Note that this feature only works for static files, not CGI.

Security Features
-----------------

To defend against mischief, there are restrictions on names of files that
althttpd will serve.  Within the request URI, all characters other than
alphanumerics and ",-./:~" are converted into a single "_".  Furthermore,
if any path element of the request URI begins with "." or "-" then
althttpd always returns a 404 Not Found error.  Thus it is safe to put
auxiliary files (databases or other content used by CGI, for example)
in the document hierarchy as long as the filenames begin with "." or "-".

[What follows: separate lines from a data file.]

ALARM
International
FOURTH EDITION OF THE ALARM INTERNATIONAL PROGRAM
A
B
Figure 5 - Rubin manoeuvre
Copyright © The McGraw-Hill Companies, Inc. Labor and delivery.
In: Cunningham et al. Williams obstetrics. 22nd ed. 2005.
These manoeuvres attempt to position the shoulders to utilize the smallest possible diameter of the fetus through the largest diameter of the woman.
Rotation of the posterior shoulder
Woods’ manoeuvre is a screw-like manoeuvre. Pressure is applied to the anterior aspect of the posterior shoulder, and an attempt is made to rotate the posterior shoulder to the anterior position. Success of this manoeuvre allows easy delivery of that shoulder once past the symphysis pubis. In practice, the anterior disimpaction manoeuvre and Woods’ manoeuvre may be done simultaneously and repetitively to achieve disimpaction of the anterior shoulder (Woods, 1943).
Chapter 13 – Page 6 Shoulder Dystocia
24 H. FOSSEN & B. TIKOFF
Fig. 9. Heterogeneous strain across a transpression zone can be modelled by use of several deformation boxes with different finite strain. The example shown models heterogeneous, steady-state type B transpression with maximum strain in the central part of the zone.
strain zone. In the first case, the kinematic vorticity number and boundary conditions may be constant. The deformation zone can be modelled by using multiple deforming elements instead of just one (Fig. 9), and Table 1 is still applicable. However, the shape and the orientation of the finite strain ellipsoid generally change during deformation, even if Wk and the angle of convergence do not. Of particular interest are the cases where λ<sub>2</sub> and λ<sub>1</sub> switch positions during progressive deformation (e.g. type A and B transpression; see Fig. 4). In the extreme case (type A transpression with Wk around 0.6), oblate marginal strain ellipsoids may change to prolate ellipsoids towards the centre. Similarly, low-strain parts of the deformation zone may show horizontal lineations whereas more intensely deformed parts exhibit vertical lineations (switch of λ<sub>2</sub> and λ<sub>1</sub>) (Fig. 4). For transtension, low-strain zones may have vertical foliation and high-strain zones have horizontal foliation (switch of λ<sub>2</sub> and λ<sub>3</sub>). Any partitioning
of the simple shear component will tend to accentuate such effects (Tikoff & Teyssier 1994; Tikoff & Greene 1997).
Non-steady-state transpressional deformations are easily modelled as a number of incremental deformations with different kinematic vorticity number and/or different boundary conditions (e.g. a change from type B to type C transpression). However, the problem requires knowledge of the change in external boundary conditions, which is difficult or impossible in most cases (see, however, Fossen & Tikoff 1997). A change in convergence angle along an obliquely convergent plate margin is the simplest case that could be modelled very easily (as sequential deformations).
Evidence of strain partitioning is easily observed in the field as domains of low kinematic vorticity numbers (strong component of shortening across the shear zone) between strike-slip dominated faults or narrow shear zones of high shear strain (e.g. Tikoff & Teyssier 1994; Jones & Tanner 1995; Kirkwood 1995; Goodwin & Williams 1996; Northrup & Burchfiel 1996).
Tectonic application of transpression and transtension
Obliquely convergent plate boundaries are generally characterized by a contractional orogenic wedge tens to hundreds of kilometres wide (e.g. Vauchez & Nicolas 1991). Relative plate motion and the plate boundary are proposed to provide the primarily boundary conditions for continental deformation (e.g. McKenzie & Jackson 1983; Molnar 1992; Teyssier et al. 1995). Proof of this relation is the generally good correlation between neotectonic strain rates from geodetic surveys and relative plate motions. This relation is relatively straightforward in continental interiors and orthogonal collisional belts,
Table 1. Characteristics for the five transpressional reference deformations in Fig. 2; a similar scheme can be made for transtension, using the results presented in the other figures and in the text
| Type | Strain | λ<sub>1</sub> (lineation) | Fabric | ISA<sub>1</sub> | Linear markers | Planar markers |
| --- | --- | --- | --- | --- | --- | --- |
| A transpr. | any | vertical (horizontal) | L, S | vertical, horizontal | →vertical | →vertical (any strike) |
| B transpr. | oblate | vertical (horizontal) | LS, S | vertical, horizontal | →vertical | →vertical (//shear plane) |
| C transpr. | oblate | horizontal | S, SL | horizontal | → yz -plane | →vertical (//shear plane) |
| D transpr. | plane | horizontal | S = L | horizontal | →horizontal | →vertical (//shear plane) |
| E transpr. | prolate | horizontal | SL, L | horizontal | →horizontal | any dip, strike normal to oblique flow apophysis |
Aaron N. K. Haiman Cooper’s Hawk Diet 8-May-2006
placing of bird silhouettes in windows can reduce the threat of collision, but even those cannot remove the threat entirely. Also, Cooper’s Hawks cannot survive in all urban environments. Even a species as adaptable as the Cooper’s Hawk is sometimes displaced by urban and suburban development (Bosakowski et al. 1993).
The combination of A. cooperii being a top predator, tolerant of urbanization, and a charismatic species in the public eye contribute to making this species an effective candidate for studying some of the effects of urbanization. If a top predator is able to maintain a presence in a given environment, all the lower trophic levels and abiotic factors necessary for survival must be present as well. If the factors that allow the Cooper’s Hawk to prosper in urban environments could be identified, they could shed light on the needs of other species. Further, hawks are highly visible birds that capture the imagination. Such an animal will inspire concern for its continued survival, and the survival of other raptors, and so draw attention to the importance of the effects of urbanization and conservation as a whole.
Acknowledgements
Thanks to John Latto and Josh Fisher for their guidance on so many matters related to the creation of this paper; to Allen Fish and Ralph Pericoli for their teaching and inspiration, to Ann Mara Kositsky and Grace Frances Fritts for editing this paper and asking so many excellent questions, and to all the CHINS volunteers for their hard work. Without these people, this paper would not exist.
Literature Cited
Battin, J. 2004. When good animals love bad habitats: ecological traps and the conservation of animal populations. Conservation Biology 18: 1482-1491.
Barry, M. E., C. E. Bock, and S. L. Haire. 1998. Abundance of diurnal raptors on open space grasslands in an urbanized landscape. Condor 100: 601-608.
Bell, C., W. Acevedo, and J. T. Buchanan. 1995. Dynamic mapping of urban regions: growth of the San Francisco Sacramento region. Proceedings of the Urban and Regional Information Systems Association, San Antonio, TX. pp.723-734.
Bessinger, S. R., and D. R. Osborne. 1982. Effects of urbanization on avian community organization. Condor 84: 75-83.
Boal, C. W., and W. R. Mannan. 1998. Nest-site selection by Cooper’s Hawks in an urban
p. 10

When althttpd returns a 404, it tries to determine whether the request
is malicous and, if it believes so, it may optionally [temporarily
block the client's IP](#ipshun).

An exception:  Though althttpd normally returns 404 Not Found for any
request with a path element beginning with ".", it does allow requests
where the URI begins with "/.well-known/".  File or directory names
below "/.well-known/" are allowed to begin with "." or "-" (but not
with "..").  This exception is necessary to allow LetsEncrypt to validate
ownership of the website.

Basic Authentication
--------------------

If a file named "-auth" appears anywhere within the content hierarchy,
then access to files in that directory requires
[HTTP basic authentication](https://en.wikipedia.org/wiki/Basic_access_authentication),
as defined by the content of the "-auth" file. The "-auth" file
applies only to the given directory, not recursively into
subdirectories.  The "-auth" file is plain text and line oriented.
Blank lines and lines that begin with "#" are ignored.  Other lines
have meaning as follows:

  *  <b>http-redirect</b>

     The http-redirect line, if present, causes all HTTP requests to
     redirect into an HTTPS request.  The "-auth" file is read and
     processed sequentially, so lines below the "http-redirect" line
     are never seen or processed for http requests.

  *  <b>https-only</b>

     The https-only line, if present, means that only HTTPS requests
     are allowed.  Any HTTP request results in a 404 Not Found error.
     The https-only line normally occurs after an http-redirect line.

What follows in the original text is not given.